---- TEXTE D'ÉTUDE
À l’inverse des politiques austéritaires menées en Europe, il est nécessaire d’augmenter les salaires pour vivre correctement et financer la protection sociale. La dette illégitime doit être annulée, les banques et assurances qui ont spéculé doivent être expropriées. Pour cela, il faut bien sûr inverser le rapport de forces, organiser les luttes à l’échelle européenne et mettre en place un gouvernement des peuples en Europe.Un « pacte budgétaire » combiné à une union bancaire dans le cadre d’une union politique fédérale dont le seul ciment serait financier, la dette, les « eurobonds », le Fonds européen de stabilisation financière (FESF) auquel succède mi-juillet le Mécanisme européen de stabilité (MES), le tout supervisé par la BCE, tels sont les grands axes du plan de l’Allemagne face à la crise. Cette politique vise à construire un rapport de forces qui plie chaque État à la volonté des seules puissances capables d’éviter l’effondrement de l’Union européenne, l’Allemagne et son alliée la France, pour tenter de surmonter la contradiction qui est au cœur de la crise de la zone euro : une monnaie sans État ou plutôt une monnaie déchirée entre plusieurs États aux intérêts divergents. La seule voie capitaliste pour éviter l’implosion de l’Europe est que les puissances dominantes soient capables d’imposer une unité par la contrainte économique et financière. Cette voie est celle de la dictature des marchés... Elle foule aux pieds les droits démocratiques comme les droits sociaux, nourrit la dette et entraîne la récession. Elle exige une réponse globale qui lie la défense des droits sociaux à la conquête de la démocratie au niveau européen.
--------
---- DONNÉES FOURNIES
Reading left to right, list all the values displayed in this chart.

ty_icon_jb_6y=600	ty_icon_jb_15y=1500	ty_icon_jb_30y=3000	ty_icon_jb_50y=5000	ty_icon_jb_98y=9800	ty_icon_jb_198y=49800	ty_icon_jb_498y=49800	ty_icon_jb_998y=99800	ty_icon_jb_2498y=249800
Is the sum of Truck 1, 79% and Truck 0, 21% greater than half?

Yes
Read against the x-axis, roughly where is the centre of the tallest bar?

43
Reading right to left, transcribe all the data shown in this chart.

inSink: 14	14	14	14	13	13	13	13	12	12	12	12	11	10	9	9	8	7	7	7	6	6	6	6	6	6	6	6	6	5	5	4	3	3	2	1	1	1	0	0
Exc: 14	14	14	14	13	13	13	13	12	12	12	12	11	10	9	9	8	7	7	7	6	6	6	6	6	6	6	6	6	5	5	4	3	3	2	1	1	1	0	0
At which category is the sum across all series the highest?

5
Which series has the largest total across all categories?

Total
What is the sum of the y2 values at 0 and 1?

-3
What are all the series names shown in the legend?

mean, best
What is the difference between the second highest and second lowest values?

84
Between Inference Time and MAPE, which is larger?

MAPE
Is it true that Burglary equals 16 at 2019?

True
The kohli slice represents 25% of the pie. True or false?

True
--------
▶ CONSIGNE 1
Recopiez fidèlement les enregistrements, depuis leur première ligne jusqu'à celle qui contient « Read against the », ces deux lignes comprises.
▶ CONSIGNE 2
Rédigez la suite du texte sur la crise de la zone euro et les politiques d'austérité, en reprenant après sa dernière phrase.
Le texte et les enregistrements ne proviennent pas de la même source.

▶ ZONE DE RÉPONSE 1
Reading left to right, list all the values displayed in this chart.

ty_icon_jb_6y=600	ty_icon_jb_15y=1500	ty_icon_jb_30y=3000	ty_icon_jb_50y=5000	ty_icon_jb_98y=9800	ty_icon_jb_198y=49800	ty_icon_jb_498y=49800	ty_icon_jb_998y=99800	ty_icon_jb_2498y=249800
Is the sum of Truck 1, 79% and Truck 0, 21% greater than half?

Yes
Read against the x-axis, roughly where is the centre of the tallest bar?

▶ ZONE DE RÉPONSE 2
Le camp des travailleurs et des peuples
Les causes profondes de la crise de l’euro ne sont pas des problèmes de technique budgétaire ou financière. Elles sont sociales et politiques, déterminées par les rapports entre les classes. Les bourgeoisies européennes se sont alliées pour faire face à la concurrence mondiale en tentant de sortir de leurs divisions de nations de la vieille Europe ; elles ont créé un marché commun puis une monnaie unique sans pour autant être capables de dépasser ces divisions. Leur politique était minée par une double contradiction, leur lutte contre leur classe ouvrière et leurs rivalités pour l’appropriation des richesses produites. C’est le développement de cette double contradiction qui conduit à la crise actuelle dont les symptômes sont la dette, l’austérité et la crise des institutions européennes. Les bourgeoisies européennes sont incapables de dépasser ces contradictions, seule la classe ouvrière est à même d’indiquer le chemin pour sortir de la crise car elle n’a aucun privilège national à défendre. Elle seule est capable de résoudre la question sociale et nationale de façon démocratique. C’est bien pourquoi l’issue de la crise de leur Europe passe par la mobilisation du monde du travail sur le terrain politique pour défendre ses droits, défense indissociable de la lutte pour une autre Europe qui ne soit pas celle de la concurrence et du profit mais celle de la solidarité et de la coopération.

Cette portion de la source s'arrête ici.